Le Juif, dès lors qu’il s’identifie à Israël, perd son statut de victime historique. Il devient un agent de l’oppresseur. Ce mécanisme explique pourquoi des militants écolos peuvent défiler aux côtés de partisans du Hamas, justifier les pogroms du 7 octobre 2023 au nom de la « résistance » et dénoncer Israël tout en gardant le silence sur les régimes les plus polluants et les plus répressifs de la planète⁵.

L’écologisme est devenu religieux. On sacralise la Nature, on diabolise l’Homme. Le capitalisme est le démon, Gaïa la divinité à apaiser. Ce néo-paganisme donne naissance à une vision apocalyptique du monde : la Terre est en péril, et ses ennemis doivent être dénoncés, expulsés du camp du Bien. Israël, pays productiviste, allié de l’Occident, armé et technologisé, devient le bouc émissaire de cette religiosité. Il incarne la « modernité maudite », le rationalisme destructeur, la puissance dominatrice. La haine d’Israël n’est plus politique : elle devient liturgique, eschatologique.

Le souci pour le climat, les ressources, les équilibres naturels ne devrait pas servir de prétexte à une idéologie qui prône la décroissance autoritaire, la surveillance sociale et la haine des Juifs.

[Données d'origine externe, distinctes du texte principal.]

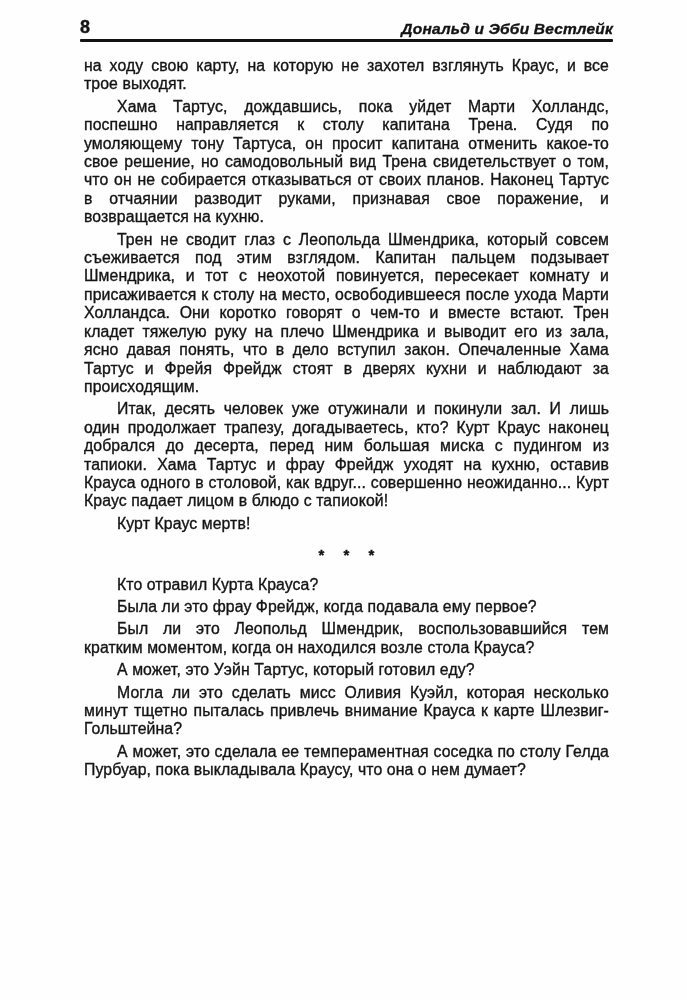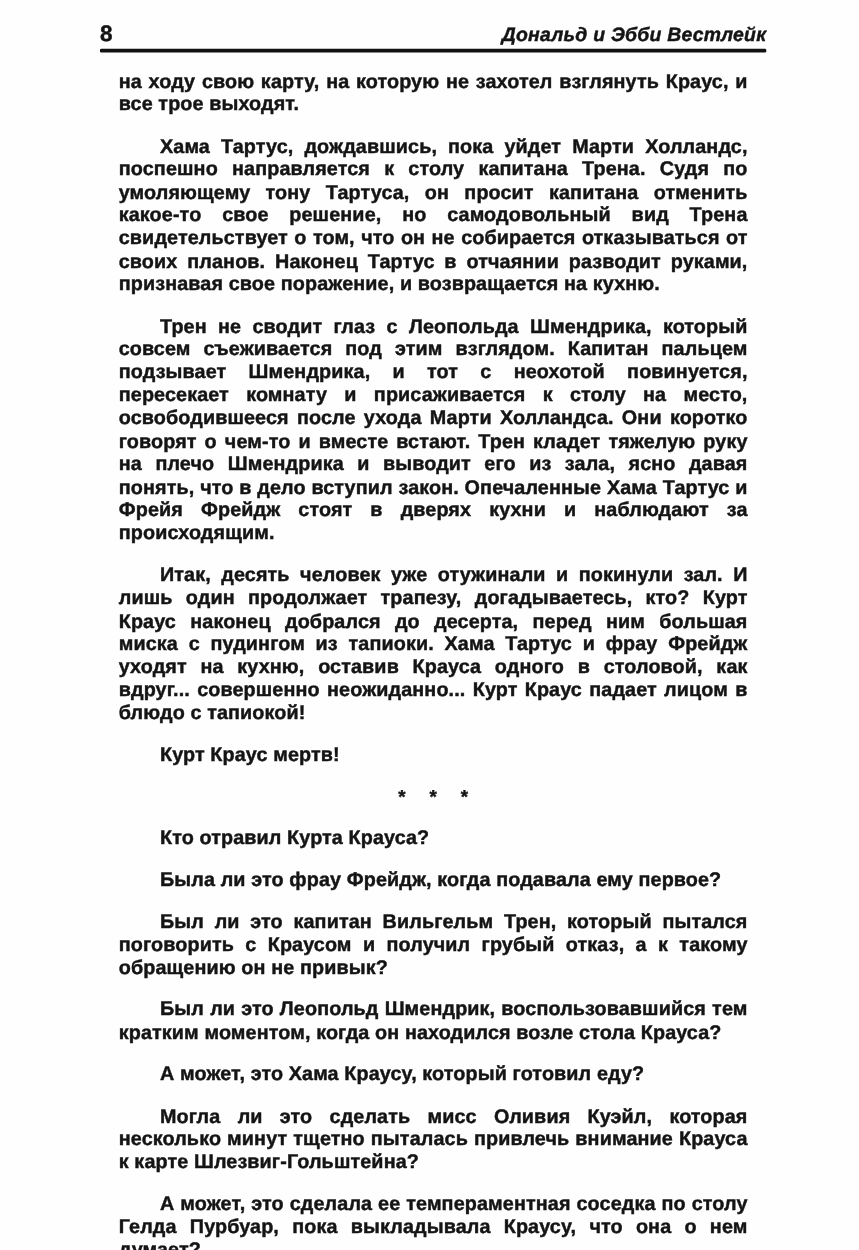--- a/index.html
+++ b/index.html
@@ -47,23 +47,22 @@
     background: #121212;
     border-radius: 1px;
     margin-bottom: 15px;
   }
   .text-block {
     font-size: 15.8px;
     line-height: 18.4px;
     text-align: justify;
   }
   .text-block p {
-    margin: 15px;
+    margin: 4px;
     padding: 0;
-    font-weight: bold;
   }
   .text-block p.indent {
     text-indent: 33px;
   }
   .scene-separator {
     text-align: center;
     font-size: 15px;
     font-weight: bold;
     line-height: 18.4px;
     letter-spacing: 0.5em;
@@ -89,20 +88,19 @@
       <p class="indent">Трен не сводит глаз с Леопольда Шмендрика, который совсем съеживается под этим взглядом. Капитан пальцем подзывает Шмендрика, и тот с неохотой повинуется, пересекает комнату и присаживается к столу на место, освободившееся после ухода Марти Холландса. Они коротко говорят о чем-то и вместе встают. Трен кладет тяжелую руку на плечо Шмендрика и выводит его из зала, ясно давая понять, что в дело вступил закон. Опечаленные Хама Тартус и Фрейя Фрейдж стоят в дверях кухни и наблюдают за происходящим.</p>
       <p class="indent">Итак, десять человек уже отужинали и покинули зал. И лишь один продолжает трапезу, догадываетесь, кто? Курт Краус наконец добрался до десерта, перед ним большая миска с пудингом из тапиоки. Хама Тартус и фрау Фрейдж уходят на кухню, оставив Крауса одного в столовой, как вдруг... совершенно неожиданно... Курт Краус падает лицом в блюдо с тапиокой!</p>
       <p class="indent">Курт Краус мертв!</p>
     </div>
 
   <div class="scene-separator inked">* * *</div>
 
   <div class="text-block inked">
       <p class="indent">Кто отравил Курта Крауса?</p>
       <p class="indent">Была ли это фрау Фрейдж, когда подавала ему первое?</p>
-      <p class="indent">Был ли это капитан Вильгельм Трен, который пытался поговорить с Краусом и получил грубый отказ, а к такому обращению он не привык?</p>
       <p class="indent">Был ли это Леопольд Шмендрик, воспользовавшийся тем кратким моментом, когда он находился возле стола Крауса?</p>
-      <p class="indent">А может, это Хама Краусу, который готовил еду?</p>
+      <p class="indent">А может, это Уэйн Тартус, который готовил еду?</p>
       <p class="indent">Могла ли это сделать мисс Оливия Куэйл, которая несколько минут тщетно пыталась привлечь внимание Крауса к карте Шлезвиг-Гольштейна?</p>
       <p class="indent">А может, это сделала ее темпераментная соседка по столу Гелда Пурбуар, пока выкладывала Краусу, что она о нем думает?</p>
     </div>
 
 </div>
 
 </body></html>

Certaines mouvances  écolo flirtent avec un néo-communisme vert, qui rêve de révolution, de renversement systémique, et s’allie à des mouvements totalitaires, du moment qu’ils sont « anticolonialistes ». On tolère les pires régressions pourvu qu’elles viennent du « Sud », tandis qu’on condamne avec Israël, présenté comme un concentré de tout ce que l’on hait : Occident, technologie, armée, tradition biblique, richesse.

Tous les écologistes ne sont pas antisémites, mais une part significative de l’écologisme radical fait preuve d’un antisionisme pathologique. Il ne suffit pas de se dire progressiste pour être du côté du Bien. Les mots d’ordre écologistes ne sont pas innocents lorsqu’ils s’inscrivent dans des logiques d’exclusion, de boucs émissaires, de croisades morales. Une écologie véritable, soucieuse du vivant, du réel, de l’universel, ne peut se permettre de sacrifier la vérité à l’idéologie, ni la justice à la haine.

Notes

  1. Voir la publication du 20 octobre 2023 sur le compte Twitter/X de Greta Thunberg, ainsi que ses explications données à The Independent le 23 octobre.
  2. Voir les déclarations officielles de Fridays for Future International et de ses antennes nationales, notamment Fridays for Future Canada (publication du 15 octobre 2023 sur Instagram) et FFF Germany (site officiel).
  3. Exemple typique : l’article « How Israeli Occupation Harms Palestinian Environment », Al Jazeera, 5 juin 2022.
  4. Israël est classé parmi les pays les plus avancés en matière de recyclage des eaux usées selon OECD Environmental Performance Review: Israel 2023.
  5. Voir la comparaison entre les émissions de CO₂ d’Israël (9 tonnes/hab) et celles de la Chine (plus de 10), de l’Inde ou des pays du Golfe, rarement critiqués dans les mouvements écolos internationaux.